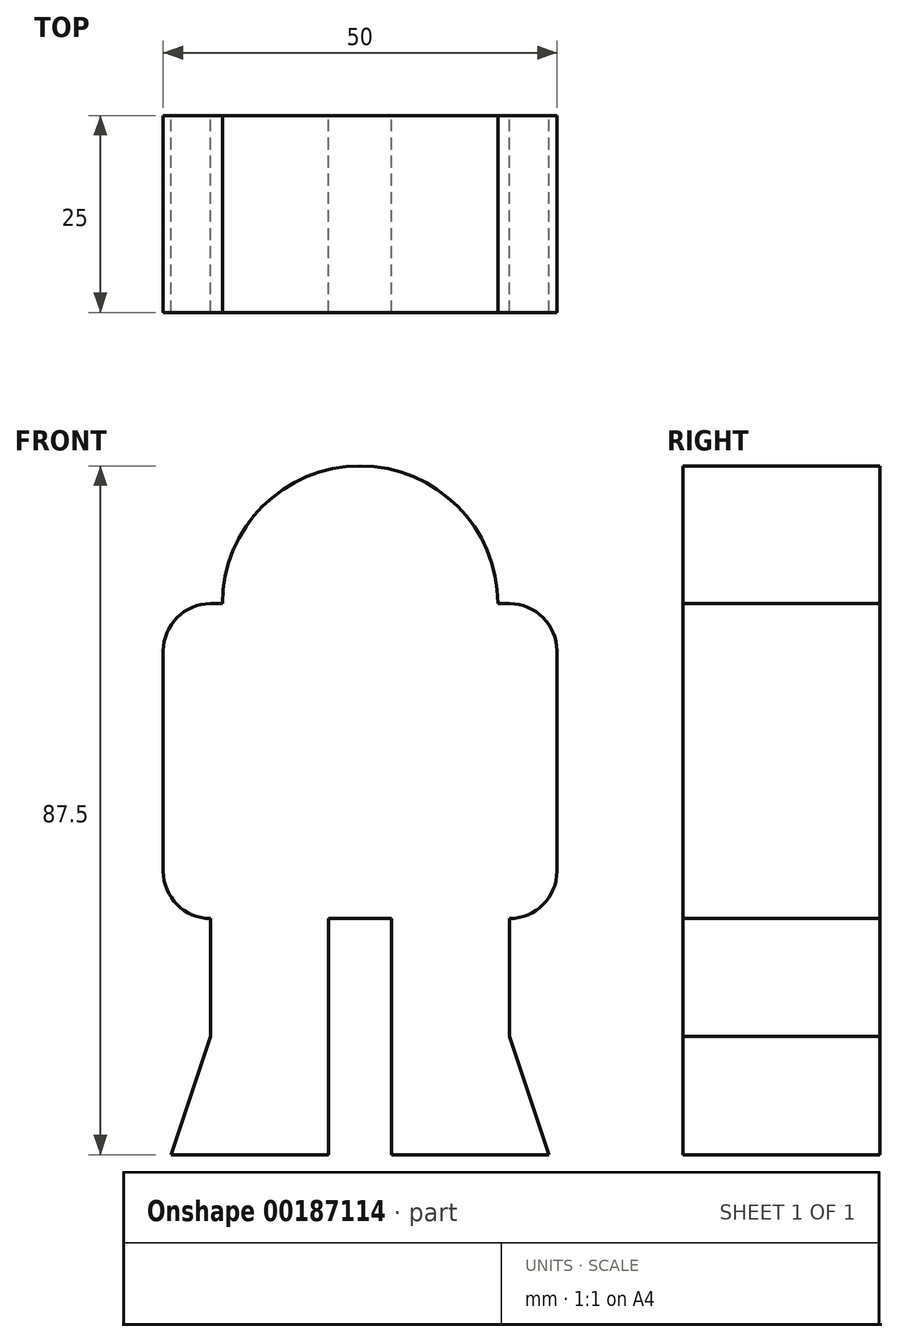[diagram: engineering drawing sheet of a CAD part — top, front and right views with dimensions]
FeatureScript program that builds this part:
annotation { "Feature Type Name" : "Feature", "Feature Type Description" : "" }
export const myFeature = defineFeature(function(context is Context, id is Id, definition is map)
    precondition{}
    {
        {
            var Q0;
            Q0=qCreatedBy(makeId("Front.planeOp"),FACE);
            var sketch = newSketch(context, id + "F0", { "sketchPlane" : qUnion([Q0])});
            skLineSegment(sketch, "E0.bottom", {"start": v(-19, -15) * mm, "end": v(19, -15) * mm});
            skLineSegment(sketch, "E0.top", {"start": v(-19, 25) * mm, "end": v(19, 25) * mm});
            skLineSegment(sketch, "E0.left", {"start": v(-25, -9) * mm, "end": v(-25, 19) * mm});
            skLineSegment(sketch, "E0.right", {"start": v(25, -9) * mm, "end": v(25, 19) * mm});
            skCircle(sketch, "E1", {"center": v(0, 25) * mm, "radius": 17.5 * mm});
            skPoint(sketch, "E2.visualSharp", {"position": v(-25, 25) * mm});
            skArc(sketch, "E2.filletArc", {"start": v(-19, 25) * mm, "mid": v(-23.24, 23.24) * mm, "end": v(-25, 19) * mm});
            skPoint(sketch, "E3.visualSharp", {"position": v(-25, -15) * mm});
            skArc(sketch, "E3.filletArc", {"start": v(-25, -9) * mm, "mid": v(-23.24, -13.24) * mm, "end": v(-19, -15) * mm});
            skPoint(sketch, "E4.visualSharp", {"position": v(25, -15) * mm});
            skArc(sketch, "E4.filletArc", {"start": v(19, -15) * mm, "mid": v(23.24, -13.24) * mm, "end": v(25, -9) * mm});
            skPoint(sketch, "E5.visualSharp", {"position": v(25, 25) * mm});
            skArc(sketch, "E5.filletArc", {"start": v(25, 19) * mm, "mid": v(23.24, 23.24) * mm, "end": v(19, 25) * mm});
            skLineSegment(sketch, "E6.bottom", {"start": v(-19, -15) * mm, "end": v(-4, -15) * mm});
            skLineSegment(sketch, "E6.top", {"start": v(-19, -45) * mm, "end": v(-4, -45) * mm});
            skLineSegment(sketch, "E6.left", {"start": v(-19, -15) * mm, "end": v(-19, -45) * mm});
            skLineSegment(sketch, "E6.right", {"start": v(-4, -15) * mm, "end": v(-4, -45) * mm});
            skLineSegment(sketch, "E7.bottom", {"start": v(19, -15) * mm, "end": v(4, -15) * mm});
            skLineSegment(sketch, "E7.top", {"start": v(19, -45) * mm, "end": v(4, -45) * mm});
            skLineSegment(sketch, "E7.left", {"start": v(19, -15) * mm, "end": v(19, -45) * mm});
            skLineSegment(sketch, "E7.right", {"start": v(4, -15) * mm, "end": v(4, -45) * mm});
            skLineSegment(sketch, "E8", {"start": v(-19, -45) * mm, "end": v(-24, -45) * mm});
            skLineSegment(sketch, "E9", {"start": v(-24, -45) * mm, "end": v(-19, -30) * mm});
            skLineSegment(sketch, "E10", {"start": v(19, -45) * mm, "end": v(24, -45) * mm});
            skLineSegment(sketch, "E11", {"start": v(24, -45) * mm, "end": v(19, -30) * mm});
            skSolve(sketch);
        }
        {
            var Q0;
            Q0 = qSketchRegion(id + "F0", true);
            extrude(context, id + "F1", {"entities" : qUnion([Q0]), "depth" : 25 * mm});
        }
    });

• Problem to work on: Copy out every line above word for word, leaving out the picture.

• Problem solution:
[diagram: engineering drawing sheet of a CAD part — top, front and right views with dimensions]
FeatureScript program that builds this part:
annotation { "Feature Type Name" : "Feature", "Feature Type Description" : "" }
export const myFeature = defineFeature(function(context is Context, id is Id, definition is map)
    precondition{}
    {
        {
            var Q0;
            Q0=qCreatedBy(makeId("Front.planeOp"),FACE);
            var sketch = newSketch(context, id + "F0", { "sketchPlane" : qUnion([Q0])});
            skLineSegment(sketch, "E0.bottom", {"start": v(-19, -15) * mm, "end": v(19, -15) * mm});
            skLineSegment(sketch, "E0.top", {"start": v(-19, 25) * mm, "end": v(19, 25) * mm});
            skLineSegment(sketch, "E0.left", {"start": v(-25, -9) * mm, "end": v(-25, 19) * mm});
            skLineSegment(sketch, "E0.right", {"start": v(25, -9) * mm, "end": v(25, 19) * mm});
            skCircle(sketch, "E1", {"center": v(0, 25) * mm, "radius": 17.5 * mm});
            skPoint(sketch, "E2.visualSharp", {"position": v(-25, 25) * mm});
            skArc(sketch, "E2.filletArc", {"start": v(-19, 25) * mm, "mid": v(-23.24, 23.24) * mm, "end": v(-25, 19) * mm});
            skPoint(sketch, "E3.visualSharp", {"position": v(-25, -15) * mm});
            skArc(sketch, "E3.filletArc", {"start": v(-25, -9) * mm, "mid": v(-23.24, -13.24) * mm, "end": v(-19, -15) * mm});
            skPoint(sketch, "E4.visualSharp", {"position": v(25, -15) * mm});
            skArc(sketch, "E4.filletArc", {"start": v(19, -15) * mm, "mid": v(23.24, -13.24) * mm, "end": v(25, -9) * mm});
            skPoint(sketch, "E5.visualSharp", {"position": v(25, 25) * mm});
            skArc(sketch, "E5.filletArc", {"start": v(25, 19) * mm, "mid": v(23.24, 23.24) * mm, "end": v(19, 25) * mm});
            skLineSegment(sketch, "E6.bottom", {"start": v(-19, -15) * mm, "end": v(-4, -15) * mm});
            skLineSegment(sketch, "E6.top", {"start": v(-19, -45) * mm, "end": v(-4, -45) * mm});
            skLineSegment(sketch, "E6.left", {"start": v(-19, -15) * mm, "end": v(-19, -45) * mm});
            skLineSegment(sketch, "E6.right", {"start": v(-4, -15) * mm, "end": v(-4, -45) * mm});
            skLineSegment(sketch, "E7.bottom", {"start": v(19, -15) * mm, "end": v(4, -15) * mm});
            skLineSegment(sketch, "E7.top", {"start": v(19, -45) * mm, "end": v(4, -45) * mm});
            skLineSegment(sketch, "E7.left", {"start": v(19, -15) * mm, "end": v(19, -45) * mm});
            skLineSegment(sketch, "E7.right", {"start": v(4, -15) * mm, "end": v(4, -45) * mm});
            skLineSegment(sketch, "E8", {"start": v(-19, -45) * mm, "end": v(-24, -45) * mm});
            skLineSegment(sketch, "E9", {"start": v(-24, -45) * mm, "end": v(-19, -30) * mm});
            skLineSegment(sketch, "E10", {"start": v(19, -45) * mm, "end": v(24, -45) * mm});
            skLineSegment(sketch, "E11", {"start": v(24, -45) * mm, "end": v(19, -30) * mm});
            skSolve(sketch);
        }
        {
            var Q0;
            Q0 = qSketchRegion(id + "F0", true);
            extrude(context, id + "F1", {"entities" : qUnion([Q0]), "depth" : 25 * mm});
        }
    });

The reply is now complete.